# Task brief
List each line of the records that contains the word "very". Case counts.

# Task input
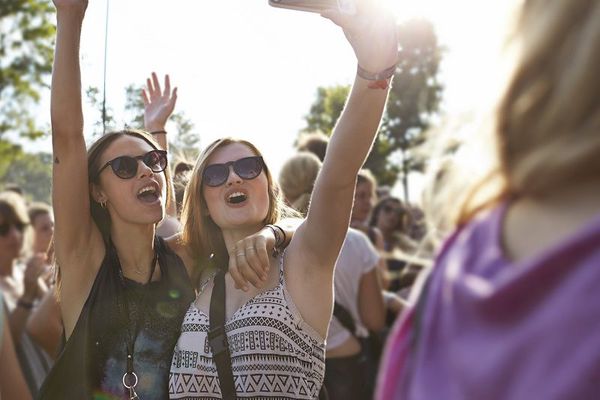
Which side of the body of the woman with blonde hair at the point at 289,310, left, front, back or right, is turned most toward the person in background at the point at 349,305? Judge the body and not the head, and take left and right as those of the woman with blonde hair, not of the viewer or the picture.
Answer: back

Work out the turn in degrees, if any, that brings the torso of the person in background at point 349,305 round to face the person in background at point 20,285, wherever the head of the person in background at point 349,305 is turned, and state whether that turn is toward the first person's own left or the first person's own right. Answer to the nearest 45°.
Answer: approximately 90° to the first person's own left

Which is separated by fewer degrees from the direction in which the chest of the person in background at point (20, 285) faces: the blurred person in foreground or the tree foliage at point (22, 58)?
the blurred person in foreground

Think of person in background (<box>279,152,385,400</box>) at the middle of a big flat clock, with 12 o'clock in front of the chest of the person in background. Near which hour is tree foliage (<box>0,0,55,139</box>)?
The tree foliage is roughly at 11 o'clock from the person in background.

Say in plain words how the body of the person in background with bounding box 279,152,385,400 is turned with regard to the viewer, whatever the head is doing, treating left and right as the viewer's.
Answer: facing away from the viewer

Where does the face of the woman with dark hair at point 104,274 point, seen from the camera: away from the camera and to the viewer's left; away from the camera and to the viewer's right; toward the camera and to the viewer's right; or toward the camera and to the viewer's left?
toward the camera and to the viewer's right

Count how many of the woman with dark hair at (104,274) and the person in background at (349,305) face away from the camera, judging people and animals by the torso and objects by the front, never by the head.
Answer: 1

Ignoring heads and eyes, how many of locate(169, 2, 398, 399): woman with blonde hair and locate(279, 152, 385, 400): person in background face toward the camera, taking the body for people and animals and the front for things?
1

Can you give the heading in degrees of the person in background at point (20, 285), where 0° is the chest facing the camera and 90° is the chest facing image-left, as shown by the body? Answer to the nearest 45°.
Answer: approximately 315°

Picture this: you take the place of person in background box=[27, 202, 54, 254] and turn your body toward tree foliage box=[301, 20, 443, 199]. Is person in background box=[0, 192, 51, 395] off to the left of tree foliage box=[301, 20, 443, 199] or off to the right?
right

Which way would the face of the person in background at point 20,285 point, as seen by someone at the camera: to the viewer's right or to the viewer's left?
to the viewer's right
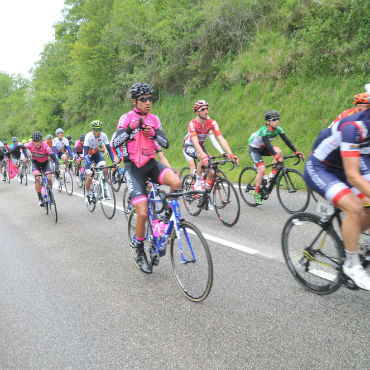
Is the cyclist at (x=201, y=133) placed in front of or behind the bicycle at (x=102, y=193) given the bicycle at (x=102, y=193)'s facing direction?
in front

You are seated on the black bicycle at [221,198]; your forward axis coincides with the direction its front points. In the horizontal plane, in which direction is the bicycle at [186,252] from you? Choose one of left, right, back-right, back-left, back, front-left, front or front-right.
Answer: front-right

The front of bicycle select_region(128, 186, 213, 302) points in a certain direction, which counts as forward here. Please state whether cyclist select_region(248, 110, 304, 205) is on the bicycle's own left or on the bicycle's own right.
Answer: on the bicycle's own left

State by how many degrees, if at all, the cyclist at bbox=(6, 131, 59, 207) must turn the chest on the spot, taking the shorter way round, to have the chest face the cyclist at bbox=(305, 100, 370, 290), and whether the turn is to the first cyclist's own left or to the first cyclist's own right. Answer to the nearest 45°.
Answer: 0° — they already face them

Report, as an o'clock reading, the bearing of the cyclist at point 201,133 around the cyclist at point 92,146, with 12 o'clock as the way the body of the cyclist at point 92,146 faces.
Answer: the cyclist at point 201,133 is roughly at 12 o'clock from the cyclist at point 92,146.

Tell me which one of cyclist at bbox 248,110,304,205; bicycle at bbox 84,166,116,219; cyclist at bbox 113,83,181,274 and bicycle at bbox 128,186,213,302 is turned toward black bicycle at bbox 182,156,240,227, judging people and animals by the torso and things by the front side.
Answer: bicycle at bbox 84,166,116,219

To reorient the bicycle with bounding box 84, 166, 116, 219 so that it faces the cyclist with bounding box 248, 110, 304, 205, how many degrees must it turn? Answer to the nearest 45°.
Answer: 0° — it already faces them

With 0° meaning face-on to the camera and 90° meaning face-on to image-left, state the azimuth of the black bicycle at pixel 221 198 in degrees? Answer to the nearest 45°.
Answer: approximately 315°

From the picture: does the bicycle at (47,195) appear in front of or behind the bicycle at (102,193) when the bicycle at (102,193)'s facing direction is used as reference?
behind

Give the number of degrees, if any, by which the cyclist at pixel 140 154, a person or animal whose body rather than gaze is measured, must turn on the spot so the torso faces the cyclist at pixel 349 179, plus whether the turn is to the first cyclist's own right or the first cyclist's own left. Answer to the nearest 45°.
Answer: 0° — they already face them
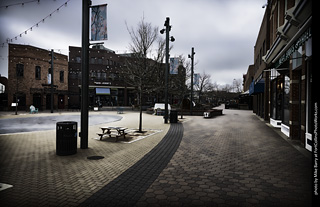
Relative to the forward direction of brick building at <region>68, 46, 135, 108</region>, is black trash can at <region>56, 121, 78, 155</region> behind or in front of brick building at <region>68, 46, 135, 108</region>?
in front

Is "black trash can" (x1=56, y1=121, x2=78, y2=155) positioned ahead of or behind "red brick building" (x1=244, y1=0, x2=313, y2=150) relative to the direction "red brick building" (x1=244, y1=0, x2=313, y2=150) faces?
ahead

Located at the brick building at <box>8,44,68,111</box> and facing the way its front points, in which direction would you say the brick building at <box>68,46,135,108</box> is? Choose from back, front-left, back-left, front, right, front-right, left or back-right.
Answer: left

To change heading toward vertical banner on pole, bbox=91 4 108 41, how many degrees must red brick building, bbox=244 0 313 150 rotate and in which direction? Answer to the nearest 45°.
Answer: approximately 45° to its left

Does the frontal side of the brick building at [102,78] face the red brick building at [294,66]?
yes

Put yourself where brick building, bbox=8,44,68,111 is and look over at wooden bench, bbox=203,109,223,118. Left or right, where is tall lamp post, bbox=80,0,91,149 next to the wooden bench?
right

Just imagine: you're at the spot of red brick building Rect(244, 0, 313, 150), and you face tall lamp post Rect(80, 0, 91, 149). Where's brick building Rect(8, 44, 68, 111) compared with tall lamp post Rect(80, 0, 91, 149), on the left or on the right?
right

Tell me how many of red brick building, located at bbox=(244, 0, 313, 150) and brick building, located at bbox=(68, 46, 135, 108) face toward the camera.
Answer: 1

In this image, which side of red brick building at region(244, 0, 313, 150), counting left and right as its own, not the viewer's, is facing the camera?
left

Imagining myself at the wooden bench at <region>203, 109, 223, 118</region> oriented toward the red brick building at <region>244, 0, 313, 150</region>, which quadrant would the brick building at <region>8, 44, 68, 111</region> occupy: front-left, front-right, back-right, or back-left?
back-right
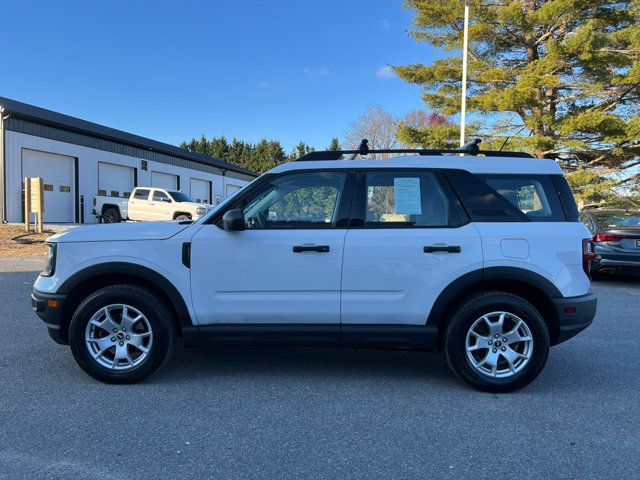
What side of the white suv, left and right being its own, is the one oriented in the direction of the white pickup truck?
right

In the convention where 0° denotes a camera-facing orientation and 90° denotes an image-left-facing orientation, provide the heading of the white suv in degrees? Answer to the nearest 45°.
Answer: approximately 90°

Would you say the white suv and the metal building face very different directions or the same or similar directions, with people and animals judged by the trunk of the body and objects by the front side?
very different directions

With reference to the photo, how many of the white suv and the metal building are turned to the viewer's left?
1

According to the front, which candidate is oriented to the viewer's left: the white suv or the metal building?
the white suv

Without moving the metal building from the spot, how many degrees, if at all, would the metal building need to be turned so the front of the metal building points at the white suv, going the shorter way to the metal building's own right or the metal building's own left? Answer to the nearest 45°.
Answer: approximately 45° to the metal building's own right

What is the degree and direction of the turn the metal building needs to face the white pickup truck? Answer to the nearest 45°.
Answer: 0° — it already faces it

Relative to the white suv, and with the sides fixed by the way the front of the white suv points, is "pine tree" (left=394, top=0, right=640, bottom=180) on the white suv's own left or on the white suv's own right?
on the white suv's own right

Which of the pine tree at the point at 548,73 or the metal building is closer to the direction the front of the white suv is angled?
the metal building

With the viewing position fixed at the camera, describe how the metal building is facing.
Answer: facing the viewer and to the right of the viewer

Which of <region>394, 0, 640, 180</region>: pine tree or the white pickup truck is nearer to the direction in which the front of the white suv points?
the white pickup truck
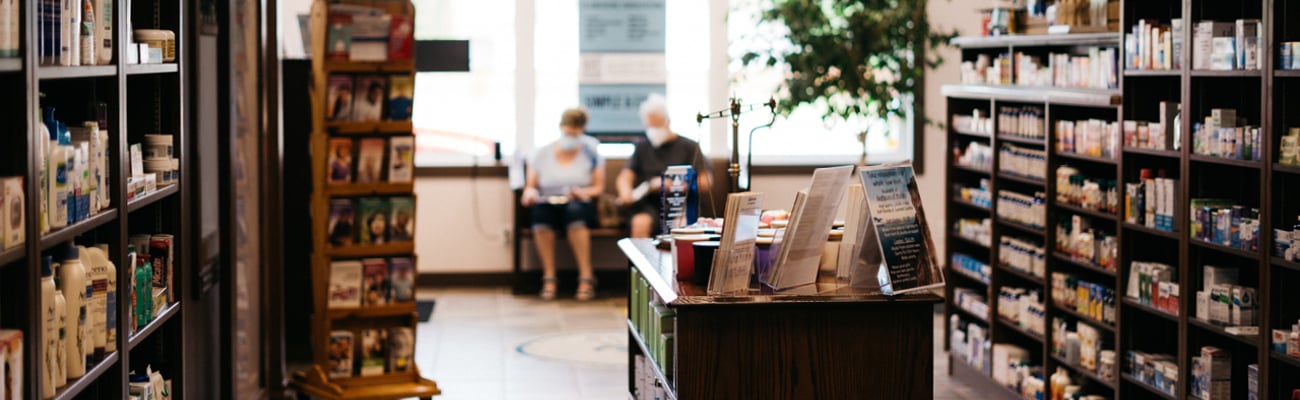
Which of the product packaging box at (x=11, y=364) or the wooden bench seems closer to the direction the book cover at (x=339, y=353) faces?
the product packaging box

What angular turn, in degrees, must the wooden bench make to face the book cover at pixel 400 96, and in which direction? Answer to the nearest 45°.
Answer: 0° — it already faces it

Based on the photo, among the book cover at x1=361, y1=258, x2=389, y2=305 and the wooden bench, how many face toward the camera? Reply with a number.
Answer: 2

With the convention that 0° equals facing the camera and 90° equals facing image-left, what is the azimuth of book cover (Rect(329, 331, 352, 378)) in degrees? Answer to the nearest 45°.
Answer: approximately 0°

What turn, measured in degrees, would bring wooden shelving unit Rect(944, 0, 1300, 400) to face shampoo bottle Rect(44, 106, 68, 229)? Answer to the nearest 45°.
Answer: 0° — it already faces it

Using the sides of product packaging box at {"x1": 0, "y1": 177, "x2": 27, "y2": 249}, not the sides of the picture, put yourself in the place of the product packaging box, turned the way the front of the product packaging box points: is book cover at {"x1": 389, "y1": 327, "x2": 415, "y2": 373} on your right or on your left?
on your left
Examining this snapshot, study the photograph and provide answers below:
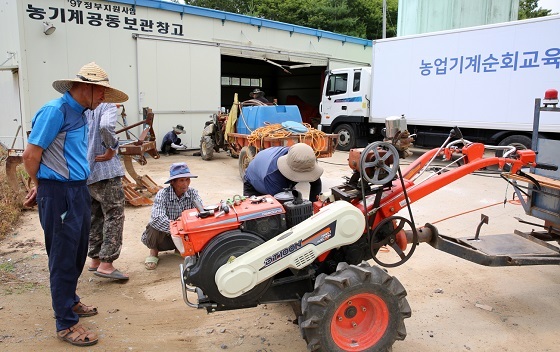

# Task result
Would you say the white suv and the metal building face very different directions or the same or similar directions, with people and animals judged by the trunk of the body and objects by the front side?
very different directions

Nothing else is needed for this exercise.